There can be negative side effects associated with steroids. Side effects may be more likely with higher doses or long-term use of these medications.

Some side effects include:

  • Extreme hunger

  • Extreme thirst

  • Weakening of the immune system

  • Rise in blood sugar

  • Infections, particularly upper respiratory tract and urinary tract infections

The goal is to use other treatments with steroids to lessen or eliminate the need for steroid medications.

Omega-3 fatty acid supplements can improve the response to steroids in some dogs. In some cases, omega-3 supplements can stop the skin from producing inflammatory chemicals. Supplementing with omega-3s can lower the steroid dose needed to control symptoms.

4. Shampoo therapy

Bathing your dog with a hypoallergenic shampoo can soothe inflamed skin. Bathing and wiping down their coat and skin often also washes out any allergens your dog may pick up. 

Ask your vet for recommendations on which shampoo to buy. Some are available over the counter (OTC) while others require a prescription from your veterinarian. Your vet can also tell you how often to bathe your dog. The recommendations may vary by breed and skin type.

5. Allergy shots 

Allergy shots — or allergen-specific immunotherapy (ASIT) — can be very effective for dogs with environmental allergies. Allergy shots focus on retraining your dog’s immune systemThis treatment is a good choice for dogs who have not responded well to other therapies. And it tends to work better in younger dogs.

Before beginning this treatment, your dog must be allergy tested by a veterinary dermatologist to find which allergens cause the reaction. Your vet then creates a custom allergy shot for your dog. You or your vet inject your dog with gradually higher doses until you reach a maintenance dose.

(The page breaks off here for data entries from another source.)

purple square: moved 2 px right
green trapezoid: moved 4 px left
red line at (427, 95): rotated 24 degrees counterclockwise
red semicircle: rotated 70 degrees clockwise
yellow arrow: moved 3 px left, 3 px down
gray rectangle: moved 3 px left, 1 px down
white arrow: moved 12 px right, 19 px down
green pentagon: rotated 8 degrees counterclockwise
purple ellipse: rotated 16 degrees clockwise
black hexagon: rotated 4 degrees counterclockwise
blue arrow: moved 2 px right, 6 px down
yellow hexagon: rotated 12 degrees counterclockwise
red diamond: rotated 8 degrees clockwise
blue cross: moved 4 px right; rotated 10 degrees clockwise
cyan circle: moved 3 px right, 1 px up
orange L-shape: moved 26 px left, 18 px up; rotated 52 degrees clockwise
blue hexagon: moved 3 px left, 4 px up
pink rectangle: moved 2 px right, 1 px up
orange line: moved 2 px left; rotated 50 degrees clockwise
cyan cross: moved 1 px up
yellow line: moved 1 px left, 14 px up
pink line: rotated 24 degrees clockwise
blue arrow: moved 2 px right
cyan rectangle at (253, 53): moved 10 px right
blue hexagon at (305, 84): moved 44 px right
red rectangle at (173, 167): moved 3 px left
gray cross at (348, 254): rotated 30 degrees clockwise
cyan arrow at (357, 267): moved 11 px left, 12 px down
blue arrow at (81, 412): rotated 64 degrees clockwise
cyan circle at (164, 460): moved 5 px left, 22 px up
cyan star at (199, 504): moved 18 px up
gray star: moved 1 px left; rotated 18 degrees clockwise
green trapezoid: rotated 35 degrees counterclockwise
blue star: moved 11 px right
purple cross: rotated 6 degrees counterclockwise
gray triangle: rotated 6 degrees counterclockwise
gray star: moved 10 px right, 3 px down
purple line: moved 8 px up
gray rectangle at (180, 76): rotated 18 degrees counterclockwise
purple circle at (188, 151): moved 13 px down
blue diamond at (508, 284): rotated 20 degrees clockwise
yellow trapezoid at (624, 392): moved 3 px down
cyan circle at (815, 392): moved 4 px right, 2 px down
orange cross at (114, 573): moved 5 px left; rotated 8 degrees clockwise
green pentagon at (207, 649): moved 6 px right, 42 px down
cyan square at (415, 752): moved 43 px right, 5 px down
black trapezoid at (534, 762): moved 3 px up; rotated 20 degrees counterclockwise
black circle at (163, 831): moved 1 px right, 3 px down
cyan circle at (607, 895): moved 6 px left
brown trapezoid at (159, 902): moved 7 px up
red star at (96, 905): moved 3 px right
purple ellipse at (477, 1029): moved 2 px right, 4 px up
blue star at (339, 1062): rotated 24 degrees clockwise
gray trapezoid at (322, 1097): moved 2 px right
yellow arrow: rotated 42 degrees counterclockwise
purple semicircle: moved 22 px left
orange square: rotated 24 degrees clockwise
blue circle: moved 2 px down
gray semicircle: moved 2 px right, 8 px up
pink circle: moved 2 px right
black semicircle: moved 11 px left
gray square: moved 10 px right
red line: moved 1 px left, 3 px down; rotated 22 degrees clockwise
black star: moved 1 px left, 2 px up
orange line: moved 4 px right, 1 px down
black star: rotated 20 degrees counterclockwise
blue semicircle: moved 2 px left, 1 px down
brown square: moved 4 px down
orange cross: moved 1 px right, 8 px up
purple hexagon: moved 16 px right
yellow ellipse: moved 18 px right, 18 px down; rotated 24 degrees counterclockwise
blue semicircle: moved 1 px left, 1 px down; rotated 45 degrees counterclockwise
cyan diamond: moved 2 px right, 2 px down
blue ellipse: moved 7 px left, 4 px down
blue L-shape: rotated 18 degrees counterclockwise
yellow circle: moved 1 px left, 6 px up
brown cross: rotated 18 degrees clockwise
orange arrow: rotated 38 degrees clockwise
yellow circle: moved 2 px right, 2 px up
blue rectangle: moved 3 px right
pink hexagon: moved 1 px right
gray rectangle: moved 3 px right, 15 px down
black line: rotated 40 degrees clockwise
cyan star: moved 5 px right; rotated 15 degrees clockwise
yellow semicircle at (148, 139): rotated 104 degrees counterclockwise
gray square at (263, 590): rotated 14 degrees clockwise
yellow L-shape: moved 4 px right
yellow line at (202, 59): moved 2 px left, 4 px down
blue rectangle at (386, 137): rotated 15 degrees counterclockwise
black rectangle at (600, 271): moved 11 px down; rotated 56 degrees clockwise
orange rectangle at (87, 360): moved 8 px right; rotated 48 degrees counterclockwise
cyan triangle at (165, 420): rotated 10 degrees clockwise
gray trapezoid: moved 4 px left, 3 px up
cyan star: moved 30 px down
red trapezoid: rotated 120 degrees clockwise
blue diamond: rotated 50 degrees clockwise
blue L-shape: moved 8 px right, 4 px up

Treatment with allergy shots requires a long-term commitment from the owner. Additionally, allergy shots are not a quick fix. Most dogs and pet parents don’t see improvement for 6 months to 1 year.

Is it safe to give a dog Benadryl?

Although Benadryl (diphenhydramine) is not FDA-approved for animal use, it is generally safe to give a dog Benadryl. But, before reaching into your medicine cabinet, talk to your veterinarian about appropriate dosage and possible interactions. 

The dosing between humans and animals is very different. Giving your dog too much Benadryl can hurt them, as with many human medications. And there are certain side effects you should watch for.

Common Benadryl side effects that dogs can experience include:

  • Drowsiness

  • Dry mouth

  • Trouble urinating

  • Salivating more than usual

  • Fast heart rate

  • Rapid breathing

If your dog takes any other medication or has another health condition, Benadryl might not be recommended. Make sure to ask your vet first.

When should you see a vet about dog allergy symptoms?

Generally, you should see your vet if your dog shows any signs of allergies, including:

  • Appearing itchy

  • Getting repeated ear infections 

  • Having inflamed, red, or irritated skin 

Environmental allergies don’t go away on their own and tend to worsen the longer they are left untreated. The earlier you begin a treatment program, the more likely it is to be successful.

No pet parent likes watching their canine companion suffer. But seasonal allergies don’t just get under our skin. They can get under our dogs’ skin, too! And like humans, dogs can react to seasonal allergens, like plant pollens, molds, mildew, and dust mites.

These allergens enter the dog’s body through the skin. So, while humans have more upper respiratory allergy symptoms, our dogs have more skin inflammation, itching, and scratching.

While there is no cure for seasonal allergies, many treatments are available. And the sooner the problem is addressed, the better the chance of controlling the symptoms. If you suspect your dog may have seasonal allergies, make an appointment with your vet so you can discuss available treatment options.